5. Sean Penn was already an established star. He stayed away from Fox during the production and made remarks about Fox's status as an actor. Whether this was to enhance the tension between their characters or he was being a dick is unclear. I think the latter. Fox was diplomatic in describing the experience.
6. John C. Reilly had been hired as an extra. He had just gotten off a 24 hour flight back to Chicago when DePalma had him reboard to assume the role of Hatcher. This was necessitated by the firing of Stephen Baldwin. The movie was Reilly's debut. This was also true for John Lejiuzamo.
7. Thuy Thu Le answered a casting call in Paris because she wanted to meet DePalma. It was her first and only role. She became a schoolteacher in California. Her voice as the girl on the train was dubbed by Amy Irving.
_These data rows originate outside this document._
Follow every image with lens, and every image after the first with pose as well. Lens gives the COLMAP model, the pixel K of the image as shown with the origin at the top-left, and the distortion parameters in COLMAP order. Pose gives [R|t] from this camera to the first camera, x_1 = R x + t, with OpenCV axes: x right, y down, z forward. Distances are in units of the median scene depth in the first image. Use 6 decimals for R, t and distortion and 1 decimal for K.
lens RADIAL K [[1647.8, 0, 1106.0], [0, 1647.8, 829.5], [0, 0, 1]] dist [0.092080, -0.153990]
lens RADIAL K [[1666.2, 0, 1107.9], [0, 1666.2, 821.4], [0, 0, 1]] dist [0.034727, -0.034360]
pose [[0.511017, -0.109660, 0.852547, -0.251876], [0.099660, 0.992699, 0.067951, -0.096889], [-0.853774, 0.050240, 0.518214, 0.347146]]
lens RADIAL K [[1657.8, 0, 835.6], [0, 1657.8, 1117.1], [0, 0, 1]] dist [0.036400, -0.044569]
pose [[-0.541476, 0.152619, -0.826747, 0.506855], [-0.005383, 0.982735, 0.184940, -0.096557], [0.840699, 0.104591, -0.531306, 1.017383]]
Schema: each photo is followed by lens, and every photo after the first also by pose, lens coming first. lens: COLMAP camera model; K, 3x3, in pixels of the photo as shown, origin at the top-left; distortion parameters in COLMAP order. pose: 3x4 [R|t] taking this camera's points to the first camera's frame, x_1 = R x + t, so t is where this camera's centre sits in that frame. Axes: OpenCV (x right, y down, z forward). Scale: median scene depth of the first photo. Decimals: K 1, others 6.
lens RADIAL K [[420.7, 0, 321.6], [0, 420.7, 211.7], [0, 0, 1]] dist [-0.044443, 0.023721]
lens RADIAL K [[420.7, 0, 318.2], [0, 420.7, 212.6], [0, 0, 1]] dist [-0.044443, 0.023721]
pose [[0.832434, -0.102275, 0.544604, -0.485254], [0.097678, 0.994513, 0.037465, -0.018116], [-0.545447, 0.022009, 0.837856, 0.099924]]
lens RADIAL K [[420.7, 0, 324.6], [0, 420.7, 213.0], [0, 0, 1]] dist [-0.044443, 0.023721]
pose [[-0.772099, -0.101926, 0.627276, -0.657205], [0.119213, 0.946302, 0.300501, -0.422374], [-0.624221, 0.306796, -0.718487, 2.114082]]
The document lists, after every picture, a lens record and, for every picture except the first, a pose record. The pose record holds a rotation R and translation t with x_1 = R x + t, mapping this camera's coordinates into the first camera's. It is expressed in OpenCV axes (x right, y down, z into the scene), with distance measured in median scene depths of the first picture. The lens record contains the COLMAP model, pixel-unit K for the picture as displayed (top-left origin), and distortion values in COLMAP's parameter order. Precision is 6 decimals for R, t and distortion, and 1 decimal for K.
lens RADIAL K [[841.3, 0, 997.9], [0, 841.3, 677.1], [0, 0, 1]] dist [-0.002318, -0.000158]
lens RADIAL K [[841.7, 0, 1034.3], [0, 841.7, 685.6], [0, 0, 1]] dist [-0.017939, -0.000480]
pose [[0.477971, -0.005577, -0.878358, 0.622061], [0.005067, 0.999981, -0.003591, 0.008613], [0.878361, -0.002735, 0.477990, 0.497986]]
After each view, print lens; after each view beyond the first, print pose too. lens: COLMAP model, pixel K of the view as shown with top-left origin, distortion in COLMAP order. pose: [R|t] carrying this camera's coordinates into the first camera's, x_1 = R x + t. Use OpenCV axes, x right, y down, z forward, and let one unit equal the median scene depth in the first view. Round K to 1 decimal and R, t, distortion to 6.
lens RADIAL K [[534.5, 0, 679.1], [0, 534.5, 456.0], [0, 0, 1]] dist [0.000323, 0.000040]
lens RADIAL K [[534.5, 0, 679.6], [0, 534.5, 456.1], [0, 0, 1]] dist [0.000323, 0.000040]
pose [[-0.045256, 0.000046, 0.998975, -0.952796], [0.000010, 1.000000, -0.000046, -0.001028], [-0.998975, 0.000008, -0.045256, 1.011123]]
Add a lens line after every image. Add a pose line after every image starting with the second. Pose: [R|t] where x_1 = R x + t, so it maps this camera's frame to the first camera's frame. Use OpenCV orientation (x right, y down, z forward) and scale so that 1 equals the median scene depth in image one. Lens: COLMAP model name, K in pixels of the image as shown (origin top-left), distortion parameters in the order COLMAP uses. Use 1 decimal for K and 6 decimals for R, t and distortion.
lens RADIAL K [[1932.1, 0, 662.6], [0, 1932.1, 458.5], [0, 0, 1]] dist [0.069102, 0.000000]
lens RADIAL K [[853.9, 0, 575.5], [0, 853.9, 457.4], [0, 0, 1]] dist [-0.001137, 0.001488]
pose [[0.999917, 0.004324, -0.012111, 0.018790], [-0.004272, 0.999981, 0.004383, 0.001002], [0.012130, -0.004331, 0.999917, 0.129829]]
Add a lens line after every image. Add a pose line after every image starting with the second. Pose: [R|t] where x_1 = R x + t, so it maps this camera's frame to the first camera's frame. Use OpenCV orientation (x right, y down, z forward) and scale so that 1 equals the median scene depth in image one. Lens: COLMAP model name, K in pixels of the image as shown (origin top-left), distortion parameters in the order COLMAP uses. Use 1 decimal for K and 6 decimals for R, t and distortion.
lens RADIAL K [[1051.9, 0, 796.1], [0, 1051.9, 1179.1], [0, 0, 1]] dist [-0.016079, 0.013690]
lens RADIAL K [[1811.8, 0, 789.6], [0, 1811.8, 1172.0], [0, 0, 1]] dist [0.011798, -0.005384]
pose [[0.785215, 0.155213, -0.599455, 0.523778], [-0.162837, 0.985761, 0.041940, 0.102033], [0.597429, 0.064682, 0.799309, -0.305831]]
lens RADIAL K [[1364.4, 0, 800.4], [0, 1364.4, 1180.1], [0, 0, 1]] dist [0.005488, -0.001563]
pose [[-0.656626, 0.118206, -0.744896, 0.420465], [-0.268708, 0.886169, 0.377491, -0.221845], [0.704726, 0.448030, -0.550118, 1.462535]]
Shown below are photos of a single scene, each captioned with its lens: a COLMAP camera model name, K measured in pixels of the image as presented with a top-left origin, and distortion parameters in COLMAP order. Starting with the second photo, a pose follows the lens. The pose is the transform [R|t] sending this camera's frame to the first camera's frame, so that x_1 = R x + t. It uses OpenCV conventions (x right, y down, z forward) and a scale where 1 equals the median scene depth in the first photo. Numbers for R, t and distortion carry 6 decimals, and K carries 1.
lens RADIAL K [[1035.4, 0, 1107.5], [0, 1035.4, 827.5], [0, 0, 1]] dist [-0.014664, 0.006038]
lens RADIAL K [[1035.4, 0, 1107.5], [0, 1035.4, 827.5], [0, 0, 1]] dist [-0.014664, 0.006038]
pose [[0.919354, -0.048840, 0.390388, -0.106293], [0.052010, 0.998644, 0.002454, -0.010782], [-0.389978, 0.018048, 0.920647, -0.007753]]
8. Principal photography was done in Thailand. The bridge in the climactic scene was part of the Burmese Railway featured in "Bridge on the River Kwai".

Belle and Blade = 4.5
Brassey's = 2.0
Video Hound = N/A
War Movies = N/A
Military History = not on list
Channel 4 = #55
Film Site = yes
101 War Movies = no

OPINION: "Casualties" is often overlooked in the Vietnam War canon. While not in a league with the iconic films like "Platoon" and "Full Metal Jacket", it does have the advantage of being a true story and is actually pretty accurate in covering the incident on Hill 192. Fox does a great job as the naïve, but principled protagonist. Unfortunately, the movie is taken down a notch by a grating performance by Penn. The rest of the cast is fine with early roles for John Leguizamo and John C. Reilly. It's position at #84 shows that the experts can sometimes get things right.